13. Patent and Trademark Indemnity
INGRAM SHALL HAVE NO DUTY TO DEFEND, INDEMNIFY, AND HOLD HARMLESS
XXX.XXX FROM AND AGAINST ANY OR ALL DAMAGES AND COST INCURRED BY
XXX.XXX ARISING FROM THE INFRINGEMENT OF PATENTS OR TRADEMARKS OR THE
VIOLATION OF COPYRIGHTS BY PRODUCTS. NOTWITHSTANDING ANY OTHER TERMS
OR CONDITIONS TO THE CONTRARY, XXXXXX'X LIABILITY UNDER THIS SECTION
SHALL NOT EXCEED THE PURCHASE PRICE OF THE INFRINGING PRODUCT.

__WHAT YOU WILL DO__: Rewrite the paragraph of the indemnity clause beginning "INGRAM SHALL HAVE NO DUTY" as a short bulleted list, keeping its main facts. Answer from the indemnity clause alone.

__ENTRIES SUPPLIED__:
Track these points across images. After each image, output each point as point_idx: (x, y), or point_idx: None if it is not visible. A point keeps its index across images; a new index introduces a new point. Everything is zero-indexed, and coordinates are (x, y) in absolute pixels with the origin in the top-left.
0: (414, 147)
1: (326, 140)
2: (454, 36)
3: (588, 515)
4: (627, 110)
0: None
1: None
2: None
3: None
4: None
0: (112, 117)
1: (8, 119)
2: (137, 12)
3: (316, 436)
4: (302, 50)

__RESULT__:
- Ingram has no duty to defend, indemnify, or hold harmless XXX.XXX.
- This covers any damages and costs XXX.XXX incurs from products that infringe patents or trademarks or violate copyrights.
- Regardless of any other terms to the contrary, liability under this section cannot exceed the purchase price of the infringing product.